> **DIRECTIVE A**:
Rewrite the stretch of the passage on SVC parameter sets from "VCL NAL units refer" through "than sequence parameter sets.", changing "picture parameter sets" to "PPS".

> **PASSAGE TO READ**:
▼

1.1.2.  Parameter Sets

   SVC maintains the parameter sets concept in H.264/AVC and introduces
   a new type of sequence parameter set, referred to as the subset
   sequence parameter set [H.264].  Subset sequence parameter sets have
   NAL unit type equal to 15, which is different from the NAL unit type
   value (7) of sequence parameter sets.  VCL NAL units of NAL unit type
   1 to 5 must only (indirectly) refer to sequence parameter sets, while
   VCL NAL units of NAL unit type 20 must only (indirectly) refer to
   subset sequence parameter sets.  The references are indirect because

RFC6190 - Page 9

   VCL NAL units refer to picture parameter sets (in their slice
   header), which in turn refer to regular or subset sequence parameter
   sets.  Subset sequence parameter sets use a separate identifier value
   space than sequence parameter sets.

▲

> **PROVIDED DATA**:
▼

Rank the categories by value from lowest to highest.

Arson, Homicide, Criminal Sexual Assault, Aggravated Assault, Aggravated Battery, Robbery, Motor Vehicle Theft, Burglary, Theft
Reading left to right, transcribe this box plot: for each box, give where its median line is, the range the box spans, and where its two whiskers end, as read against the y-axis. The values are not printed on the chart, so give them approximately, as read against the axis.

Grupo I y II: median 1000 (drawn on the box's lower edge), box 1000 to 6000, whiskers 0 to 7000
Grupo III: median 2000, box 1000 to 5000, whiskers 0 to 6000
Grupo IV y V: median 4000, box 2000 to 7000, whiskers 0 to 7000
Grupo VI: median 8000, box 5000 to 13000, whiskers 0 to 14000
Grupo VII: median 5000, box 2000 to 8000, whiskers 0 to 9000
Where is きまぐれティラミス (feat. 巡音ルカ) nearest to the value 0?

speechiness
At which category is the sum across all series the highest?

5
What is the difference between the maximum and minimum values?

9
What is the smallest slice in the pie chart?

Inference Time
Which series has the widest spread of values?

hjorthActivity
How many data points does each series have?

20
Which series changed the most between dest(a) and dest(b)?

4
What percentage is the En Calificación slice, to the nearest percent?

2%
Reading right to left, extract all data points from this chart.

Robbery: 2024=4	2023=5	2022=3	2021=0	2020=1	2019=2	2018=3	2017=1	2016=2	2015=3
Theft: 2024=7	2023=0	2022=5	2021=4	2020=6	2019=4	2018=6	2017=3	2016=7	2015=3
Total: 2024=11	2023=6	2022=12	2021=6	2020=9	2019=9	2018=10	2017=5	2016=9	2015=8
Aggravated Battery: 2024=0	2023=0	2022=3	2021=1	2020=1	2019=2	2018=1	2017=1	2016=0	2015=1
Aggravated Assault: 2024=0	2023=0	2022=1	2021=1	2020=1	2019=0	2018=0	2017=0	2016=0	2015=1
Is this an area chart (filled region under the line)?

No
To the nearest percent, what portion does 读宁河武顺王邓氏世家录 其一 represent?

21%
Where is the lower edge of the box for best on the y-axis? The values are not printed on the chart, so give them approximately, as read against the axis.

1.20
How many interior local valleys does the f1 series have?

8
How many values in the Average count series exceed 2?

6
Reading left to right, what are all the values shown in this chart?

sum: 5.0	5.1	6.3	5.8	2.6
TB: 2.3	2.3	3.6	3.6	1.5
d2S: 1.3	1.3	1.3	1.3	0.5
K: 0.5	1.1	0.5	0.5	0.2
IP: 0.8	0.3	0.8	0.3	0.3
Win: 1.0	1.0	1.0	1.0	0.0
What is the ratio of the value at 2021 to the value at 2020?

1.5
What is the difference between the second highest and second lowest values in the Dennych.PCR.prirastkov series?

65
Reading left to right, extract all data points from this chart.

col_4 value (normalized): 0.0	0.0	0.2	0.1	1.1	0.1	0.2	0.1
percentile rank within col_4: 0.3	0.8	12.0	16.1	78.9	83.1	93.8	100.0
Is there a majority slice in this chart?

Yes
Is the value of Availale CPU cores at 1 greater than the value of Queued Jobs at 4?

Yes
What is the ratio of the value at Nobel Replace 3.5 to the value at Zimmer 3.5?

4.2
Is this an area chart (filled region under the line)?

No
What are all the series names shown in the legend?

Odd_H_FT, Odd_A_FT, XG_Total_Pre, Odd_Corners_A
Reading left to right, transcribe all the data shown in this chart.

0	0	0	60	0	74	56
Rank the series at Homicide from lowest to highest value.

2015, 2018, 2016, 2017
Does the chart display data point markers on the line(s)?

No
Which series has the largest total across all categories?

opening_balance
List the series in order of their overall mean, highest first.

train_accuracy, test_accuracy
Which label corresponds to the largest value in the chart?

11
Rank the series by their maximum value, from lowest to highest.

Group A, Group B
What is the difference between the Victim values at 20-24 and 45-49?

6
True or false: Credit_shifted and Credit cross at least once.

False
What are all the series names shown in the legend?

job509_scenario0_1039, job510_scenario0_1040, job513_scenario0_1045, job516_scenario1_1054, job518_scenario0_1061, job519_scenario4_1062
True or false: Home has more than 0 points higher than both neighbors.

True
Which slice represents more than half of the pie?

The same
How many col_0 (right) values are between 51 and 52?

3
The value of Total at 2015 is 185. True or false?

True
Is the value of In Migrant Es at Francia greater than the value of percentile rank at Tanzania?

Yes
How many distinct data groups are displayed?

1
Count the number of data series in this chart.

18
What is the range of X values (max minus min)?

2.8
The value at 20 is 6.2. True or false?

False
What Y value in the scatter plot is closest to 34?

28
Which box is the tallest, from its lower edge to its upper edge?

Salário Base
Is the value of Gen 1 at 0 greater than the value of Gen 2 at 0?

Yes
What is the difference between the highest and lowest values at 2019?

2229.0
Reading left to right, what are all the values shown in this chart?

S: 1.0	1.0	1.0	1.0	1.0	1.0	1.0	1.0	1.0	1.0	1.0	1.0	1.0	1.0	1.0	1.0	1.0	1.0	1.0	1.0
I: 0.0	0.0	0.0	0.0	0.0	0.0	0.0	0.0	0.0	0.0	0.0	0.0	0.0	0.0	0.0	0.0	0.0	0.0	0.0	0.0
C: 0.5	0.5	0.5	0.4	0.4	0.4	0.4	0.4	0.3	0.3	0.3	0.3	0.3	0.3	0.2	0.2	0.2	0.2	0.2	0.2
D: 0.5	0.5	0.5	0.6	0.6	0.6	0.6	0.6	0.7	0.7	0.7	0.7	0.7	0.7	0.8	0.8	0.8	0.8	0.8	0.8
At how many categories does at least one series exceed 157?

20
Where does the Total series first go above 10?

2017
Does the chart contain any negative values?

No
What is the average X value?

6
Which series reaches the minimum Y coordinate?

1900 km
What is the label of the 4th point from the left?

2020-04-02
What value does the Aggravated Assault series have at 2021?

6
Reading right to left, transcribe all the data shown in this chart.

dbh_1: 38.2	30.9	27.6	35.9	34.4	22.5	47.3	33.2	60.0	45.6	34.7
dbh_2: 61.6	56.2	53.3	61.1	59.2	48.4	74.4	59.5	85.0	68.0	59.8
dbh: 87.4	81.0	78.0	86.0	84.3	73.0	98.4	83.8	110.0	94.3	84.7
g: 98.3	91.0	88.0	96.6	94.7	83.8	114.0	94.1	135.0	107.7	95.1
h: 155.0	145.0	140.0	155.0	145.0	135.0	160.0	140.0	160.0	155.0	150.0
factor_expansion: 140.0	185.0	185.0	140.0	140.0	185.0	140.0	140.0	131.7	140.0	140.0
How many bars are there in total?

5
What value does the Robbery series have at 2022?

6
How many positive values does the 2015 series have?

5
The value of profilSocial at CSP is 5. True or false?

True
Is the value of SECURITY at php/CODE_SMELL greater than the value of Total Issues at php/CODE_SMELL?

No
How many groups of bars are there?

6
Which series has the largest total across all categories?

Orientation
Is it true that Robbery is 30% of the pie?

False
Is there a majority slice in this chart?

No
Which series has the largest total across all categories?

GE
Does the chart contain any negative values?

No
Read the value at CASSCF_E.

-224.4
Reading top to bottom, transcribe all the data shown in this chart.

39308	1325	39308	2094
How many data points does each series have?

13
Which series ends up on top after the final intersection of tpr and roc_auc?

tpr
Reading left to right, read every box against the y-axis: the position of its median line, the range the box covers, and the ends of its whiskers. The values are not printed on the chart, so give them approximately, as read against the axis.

▲

> **DIRECTIVE B**:
Copy out the stretch of the records from their first line through the line containing "Reading left to right, transcribe this", keeping every line unchanged.

> **EXPECTED ANSWER A**:
VCL NAL units refer to PPS (in their slice
   header), which in turn refer to regular or subset sequence parameter
   sets.  Subset sequence parameter sets use a separate identifier value
   space than sequence parameter sets.

> **EXPECTED ANSWER B**:
Rank the categories by value from lowest to highest.

Arson, Homicide, Criminal Sexual Assault, Aggravated Assault, Aggravated Battery, Robbery, Motor Vehicle Theft, Burglary, Theft
Reading left to right, transcribe this box plot: for each box, give where its median line is, the range the box spans, and where its two whiskers end, as read against the y-axis. The values are not printed on the chart, so give them approximately, as read against the axis.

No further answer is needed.